Julie Foster, who runs The Victory Programme, says it is even more vital as people look to make savings due to rising energy and food prices.
She said: “Prices are going up so we are helping people look at where to shop for the best and bulk buying. I try to do one pot meals so they don’t have the ovens going and it helps save energy. The meals also last longer and can be kept in the freezer for up to three months.
“We have people of all ages joining us from an 89-year-old woman who was feeling lonely and isolated because of Covid. This was her little lifeline. A lot of the people come because they are struggling with their mental health, which was made worse during the pandemic as people’s routines were disrupted. It helps to rebuild skills, using simple ingredients to make healthy meals.

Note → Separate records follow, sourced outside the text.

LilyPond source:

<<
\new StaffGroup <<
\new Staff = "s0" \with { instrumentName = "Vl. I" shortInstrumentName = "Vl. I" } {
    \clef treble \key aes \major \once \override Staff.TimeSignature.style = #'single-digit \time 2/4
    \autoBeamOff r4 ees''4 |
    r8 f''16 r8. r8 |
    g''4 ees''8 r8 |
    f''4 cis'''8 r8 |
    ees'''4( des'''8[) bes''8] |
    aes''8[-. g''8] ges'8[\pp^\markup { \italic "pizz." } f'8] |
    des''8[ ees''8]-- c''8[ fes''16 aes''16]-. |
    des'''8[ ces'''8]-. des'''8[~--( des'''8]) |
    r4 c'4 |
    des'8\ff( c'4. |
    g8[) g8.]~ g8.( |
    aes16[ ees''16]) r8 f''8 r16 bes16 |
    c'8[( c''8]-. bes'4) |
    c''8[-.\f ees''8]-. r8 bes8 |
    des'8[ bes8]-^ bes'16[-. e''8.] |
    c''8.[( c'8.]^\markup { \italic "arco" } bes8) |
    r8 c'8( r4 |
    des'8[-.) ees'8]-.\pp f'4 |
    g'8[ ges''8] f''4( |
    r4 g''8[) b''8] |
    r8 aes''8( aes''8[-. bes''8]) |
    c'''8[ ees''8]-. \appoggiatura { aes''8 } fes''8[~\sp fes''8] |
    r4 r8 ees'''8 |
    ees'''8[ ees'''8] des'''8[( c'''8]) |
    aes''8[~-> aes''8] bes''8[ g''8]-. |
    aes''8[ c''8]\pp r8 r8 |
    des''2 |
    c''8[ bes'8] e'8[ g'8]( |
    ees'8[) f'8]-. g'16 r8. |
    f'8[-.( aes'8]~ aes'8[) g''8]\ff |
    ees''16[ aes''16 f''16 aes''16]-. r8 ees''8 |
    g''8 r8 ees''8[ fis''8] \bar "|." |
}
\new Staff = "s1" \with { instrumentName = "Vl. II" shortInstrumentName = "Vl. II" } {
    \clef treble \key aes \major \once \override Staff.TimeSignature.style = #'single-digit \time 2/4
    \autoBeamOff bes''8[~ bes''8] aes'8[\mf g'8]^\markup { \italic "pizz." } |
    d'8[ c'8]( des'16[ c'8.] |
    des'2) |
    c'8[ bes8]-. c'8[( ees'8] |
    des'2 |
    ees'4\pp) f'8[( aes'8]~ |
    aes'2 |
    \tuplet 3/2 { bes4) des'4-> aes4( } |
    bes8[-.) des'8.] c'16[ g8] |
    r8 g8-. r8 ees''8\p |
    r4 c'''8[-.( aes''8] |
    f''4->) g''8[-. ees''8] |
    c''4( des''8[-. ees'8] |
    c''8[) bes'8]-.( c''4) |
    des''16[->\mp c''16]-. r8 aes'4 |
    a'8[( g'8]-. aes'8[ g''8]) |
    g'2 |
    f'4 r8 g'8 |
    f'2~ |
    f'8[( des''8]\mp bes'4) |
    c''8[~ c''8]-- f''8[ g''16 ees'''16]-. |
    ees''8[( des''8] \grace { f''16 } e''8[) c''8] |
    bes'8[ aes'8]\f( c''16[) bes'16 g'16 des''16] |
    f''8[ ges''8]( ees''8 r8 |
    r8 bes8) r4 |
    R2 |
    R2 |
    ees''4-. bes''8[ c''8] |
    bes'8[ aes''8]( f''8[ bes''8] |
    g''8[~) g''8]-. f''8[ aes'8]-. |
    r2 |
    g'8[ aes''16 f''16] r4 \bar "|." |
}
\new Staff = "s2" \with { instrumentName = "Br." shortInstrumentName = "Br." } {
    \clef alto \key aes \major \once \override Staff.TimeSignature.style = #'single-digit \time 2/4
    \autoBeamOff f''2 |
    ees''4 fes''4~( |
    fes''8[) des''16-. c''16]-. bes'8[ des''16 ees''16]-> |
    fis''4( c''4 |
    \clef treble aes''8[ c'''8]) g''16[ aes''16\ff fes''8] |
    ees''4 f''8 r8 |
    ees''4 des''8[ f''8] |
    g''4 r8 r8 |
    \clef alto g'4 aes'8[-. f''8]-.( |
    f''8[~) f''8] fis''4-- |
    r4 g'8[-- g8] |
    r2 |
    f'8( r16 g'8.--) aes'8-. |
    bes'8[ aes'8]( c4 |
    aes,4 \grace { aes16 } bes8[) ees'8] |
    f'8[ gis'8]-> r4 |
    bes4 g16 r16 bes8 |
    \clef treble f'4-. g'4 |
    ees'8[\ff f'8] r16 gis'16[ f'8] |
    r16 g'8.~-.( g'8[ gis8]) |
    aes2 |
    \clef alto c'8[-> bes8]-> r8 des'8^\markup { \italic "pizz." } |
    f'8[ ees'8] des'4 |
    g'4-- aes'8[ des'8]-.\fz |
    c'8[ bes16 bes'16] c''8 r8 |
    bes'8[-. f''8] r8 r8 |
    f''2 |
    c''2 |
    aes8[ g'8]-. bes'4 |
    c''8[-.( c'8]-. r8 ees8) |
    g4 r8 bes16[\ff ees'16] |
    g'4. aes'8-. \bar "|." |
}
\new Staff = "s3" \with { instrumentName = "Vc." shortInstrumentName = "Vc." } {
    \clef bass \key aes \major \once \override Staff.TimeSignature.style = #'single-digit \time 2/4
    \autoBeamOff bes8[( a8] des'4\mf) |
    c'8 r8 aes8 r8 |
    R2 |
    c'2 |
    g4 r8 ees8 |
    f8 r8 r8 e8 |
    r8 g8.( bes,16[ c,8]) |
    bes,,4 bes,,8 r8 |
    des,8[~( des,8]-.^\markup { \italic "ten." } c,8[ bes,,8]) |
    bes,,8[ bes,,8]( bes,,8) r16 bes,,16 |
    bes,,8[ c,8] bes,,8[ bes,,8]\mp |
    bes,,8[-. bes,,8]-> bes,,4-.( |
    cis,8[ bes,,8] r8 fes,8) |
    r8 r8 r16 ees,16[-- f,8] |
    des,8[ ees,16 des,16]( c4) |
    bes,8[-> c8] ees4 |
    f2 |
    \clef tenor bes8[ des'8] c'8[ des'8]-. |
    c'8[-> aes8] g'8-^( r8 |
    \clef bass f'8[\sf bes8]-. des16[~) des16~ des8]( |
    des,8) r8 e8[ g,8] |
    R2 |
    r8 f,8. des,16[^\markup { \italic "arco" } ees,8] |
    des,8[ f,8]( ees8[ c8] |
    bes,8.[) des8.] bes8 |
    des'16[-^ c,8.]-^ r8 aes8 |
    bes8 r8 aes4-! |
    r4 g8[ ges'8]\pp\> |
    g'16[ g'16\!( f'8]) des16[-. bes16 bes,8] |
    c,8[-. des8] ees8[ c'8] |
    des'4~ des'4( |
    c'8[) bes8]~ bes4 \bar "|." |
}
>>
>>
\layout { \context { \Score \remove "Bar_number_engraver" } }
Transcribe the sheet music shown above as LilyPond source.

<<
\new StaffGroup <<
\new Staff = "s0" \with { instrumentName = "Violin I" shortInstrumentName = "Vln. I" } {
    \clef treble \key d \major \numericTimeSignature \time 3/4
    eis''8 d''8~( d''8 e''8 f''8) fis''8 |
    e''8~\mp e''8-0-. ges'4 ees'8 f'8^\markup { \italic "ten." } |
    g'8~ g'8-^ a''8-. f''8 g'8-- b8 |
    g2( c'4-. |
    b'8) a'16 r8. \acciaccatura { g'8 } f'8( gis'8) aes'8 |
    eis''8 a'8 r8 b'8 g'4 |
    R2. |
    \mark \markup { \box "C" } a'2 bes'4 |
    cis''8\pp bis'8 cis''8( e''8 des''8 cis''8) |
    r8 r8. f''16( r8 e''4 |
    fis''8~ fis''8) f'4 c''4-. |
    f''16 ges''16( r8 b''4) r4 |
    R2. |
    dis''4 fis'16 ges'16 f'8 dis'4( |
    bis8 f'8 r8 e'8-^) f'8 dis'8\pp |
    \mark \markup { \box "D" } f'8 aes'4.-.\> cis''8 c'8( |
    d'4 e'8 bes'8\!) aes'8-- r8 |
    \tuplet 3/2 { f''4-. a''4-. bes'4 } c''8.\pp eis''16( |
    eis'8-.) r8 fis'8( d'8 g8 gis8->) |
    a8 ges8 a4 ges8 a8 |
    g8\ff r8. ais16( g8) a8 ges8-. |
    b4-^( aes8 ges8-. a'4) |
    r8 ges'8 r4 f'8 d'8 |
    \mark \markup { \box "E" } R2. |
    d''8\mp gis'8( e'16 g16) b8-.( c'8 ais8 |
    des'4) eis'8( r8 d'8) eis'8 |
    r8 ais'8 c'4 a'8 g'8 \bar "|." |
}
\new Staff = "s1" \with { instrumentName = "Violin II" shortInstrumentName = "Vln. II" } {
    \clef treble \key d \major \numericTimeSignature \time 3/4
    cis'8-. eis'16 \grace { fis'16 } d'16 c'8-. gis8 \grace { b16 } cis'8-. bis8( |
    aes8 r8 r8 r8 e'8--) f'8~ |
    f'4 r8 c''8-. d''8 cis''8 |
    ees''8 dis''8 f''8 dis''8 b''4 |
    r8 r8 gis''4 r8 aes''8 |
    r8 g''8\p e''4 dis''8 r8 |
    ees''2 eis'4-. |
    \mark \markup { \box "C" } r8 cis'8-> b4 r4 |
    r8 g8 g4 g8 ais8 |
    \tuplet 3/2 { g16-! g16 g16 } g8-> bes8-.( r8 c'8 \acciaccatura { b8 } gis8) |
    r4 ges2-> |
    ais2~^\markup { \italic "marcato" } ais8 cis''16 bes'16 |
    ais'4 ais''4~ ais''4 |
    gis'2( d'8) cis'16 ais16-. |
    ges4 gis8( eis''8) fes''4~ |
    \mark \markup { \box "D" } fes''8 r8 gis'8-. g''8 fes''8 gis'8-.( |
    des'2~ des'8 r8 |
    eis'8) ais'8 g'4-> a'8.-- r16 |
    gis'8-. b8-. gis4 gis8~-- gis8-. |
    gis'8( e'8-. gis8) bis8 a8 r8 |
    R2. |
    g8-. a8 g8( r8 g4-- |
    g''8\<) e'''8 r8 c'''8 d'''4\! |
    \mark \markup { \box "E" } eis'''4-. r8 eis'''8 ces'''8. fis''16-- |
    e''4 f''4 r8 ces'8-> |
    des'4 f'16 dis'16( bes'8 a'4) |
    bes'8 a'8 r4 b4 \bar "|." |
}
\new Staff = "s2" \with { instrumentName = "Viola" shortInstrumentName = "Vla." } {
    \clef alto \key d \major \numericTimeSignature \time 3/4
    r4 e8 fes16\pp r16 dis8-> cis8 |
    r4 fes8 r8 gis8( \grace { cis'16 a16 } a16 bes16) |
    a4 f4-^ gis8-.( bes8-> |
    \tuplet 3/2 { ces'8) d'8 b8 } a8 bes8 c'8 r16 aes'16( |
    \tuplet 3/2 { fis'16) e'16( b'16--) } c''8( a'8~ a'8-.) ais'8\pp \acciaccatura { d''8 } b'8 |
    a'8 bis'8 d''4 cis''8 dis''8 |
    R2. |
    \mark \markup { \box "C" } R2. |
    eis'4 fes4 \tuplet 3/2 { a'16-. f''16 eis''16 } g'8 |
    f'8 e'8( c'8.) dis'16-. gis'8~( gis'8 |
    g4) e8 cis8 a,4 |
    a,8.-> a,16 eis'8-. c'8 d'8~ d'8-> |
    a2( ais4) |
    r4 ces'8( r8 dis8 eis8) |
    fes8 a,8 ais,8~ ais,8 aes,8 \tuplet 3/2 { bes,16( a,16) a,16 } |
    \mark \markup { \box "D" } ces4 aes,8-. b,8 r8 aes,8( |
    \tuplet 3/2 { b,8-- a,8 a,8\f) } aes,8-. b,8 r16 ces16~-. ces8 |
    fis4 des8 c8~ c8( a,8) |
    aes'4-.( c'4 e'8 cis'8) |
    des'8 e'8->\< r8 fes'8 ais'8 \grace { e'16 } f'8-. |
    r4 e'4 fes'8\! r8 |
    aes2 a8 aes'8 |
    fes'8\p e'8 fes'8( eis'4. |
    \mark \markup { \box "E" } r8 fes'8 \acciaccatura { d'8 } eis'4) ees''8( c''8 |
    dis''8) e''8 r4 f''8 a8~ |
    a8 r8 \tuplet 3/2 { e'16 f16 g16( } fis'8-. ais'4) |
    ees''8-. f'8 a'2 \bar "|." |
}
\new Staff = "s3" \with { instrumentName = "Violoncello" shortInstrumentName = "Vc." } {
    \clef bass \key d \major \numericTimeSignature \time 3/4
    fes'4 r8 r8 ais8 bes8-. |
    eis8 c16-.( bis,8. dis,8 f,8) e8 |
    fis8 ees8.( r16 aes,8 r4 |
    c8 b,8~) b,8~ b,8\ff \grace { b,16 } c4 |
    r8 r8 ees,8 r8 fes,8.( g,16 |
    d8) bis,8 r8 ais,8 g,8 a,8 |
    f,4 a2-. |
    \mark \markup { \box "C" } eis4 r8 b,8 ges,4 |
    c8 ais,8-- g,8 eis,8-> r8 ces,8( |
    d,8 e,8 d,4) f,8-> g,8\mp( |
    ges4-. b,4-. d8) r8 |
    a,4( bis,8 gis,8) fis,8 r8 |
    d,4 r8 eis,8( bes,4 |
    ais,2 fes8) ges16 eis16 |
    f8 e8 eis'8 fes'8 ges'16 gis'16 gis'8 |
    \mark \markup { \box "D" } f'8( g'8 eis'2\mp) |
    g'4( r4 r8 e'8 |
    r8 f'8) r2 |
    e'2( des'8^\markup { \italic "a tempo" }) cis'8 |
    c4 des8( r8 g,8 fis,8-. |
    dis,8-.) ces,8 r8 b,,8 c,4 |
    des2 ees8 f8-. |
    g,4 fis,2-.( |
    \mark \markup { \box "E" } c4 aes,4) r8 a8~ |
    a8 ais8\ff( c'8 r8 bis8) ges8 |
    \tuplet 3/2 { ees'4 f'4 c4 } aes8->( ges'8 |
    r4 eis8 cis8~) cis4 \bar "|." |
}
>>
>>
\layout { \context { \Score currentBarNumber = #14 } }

“I’ll often speak to people who are collecting food parcels. One lad was going days without food after his mother died and he lost his benefits, so we helped him cook some meals to take home.
“Working with other charities like Headstrong we were able to run a course for people who had suffered brain injuries, which was brilliant as we were able to help build their skills through teamwork. One group was people who had struggled with their mental health and after time spent in a psychiatric unit they were preparing to move back into the community so part of the process was to come here for the day to cook.
There is also a follow-on course with many people staying on to volunteer and help others.
Bethany, who is a stay at home mum to her daughter six, added: “The Victory Programme really helped me with learning how to cook different meals on a budget. I also bring my daughter to the breakfast club. We’d be lost without it.”
Shelley Humble, a support worker with Together for Children, which helps young people who have been through the care system, takes the course to support some of her clients. She said: “It’s brilliant at teaching cookery skills as well as life skills.
“One person comes to this course and has also been working with Employment Plus who helped her create a CV to apply for jobs. It boosted her confidence as she didn’t really think she was good at many things until she talked about what she could do.
“She loves the Victory Programme as it really helps with her mental health and gets her out of the house. It’s been really good for her.”